Your objective >> Lines with the word "SPINDLE" in them must be copied from the records below.

╭─ Given entries

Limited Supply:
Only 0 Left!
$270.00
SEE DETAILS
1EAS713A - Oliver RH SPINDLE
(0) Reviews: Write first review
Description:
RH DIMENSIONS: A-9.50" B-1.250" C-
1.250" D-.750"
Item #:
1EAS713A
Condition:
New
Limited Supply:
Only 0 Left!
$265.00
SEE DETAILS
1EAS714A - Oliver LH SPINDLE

╰─

Output of the exercise >>
1EAS713A - Oliver RH SPINDLE
1EAS714A - Oliver LH SPINDLE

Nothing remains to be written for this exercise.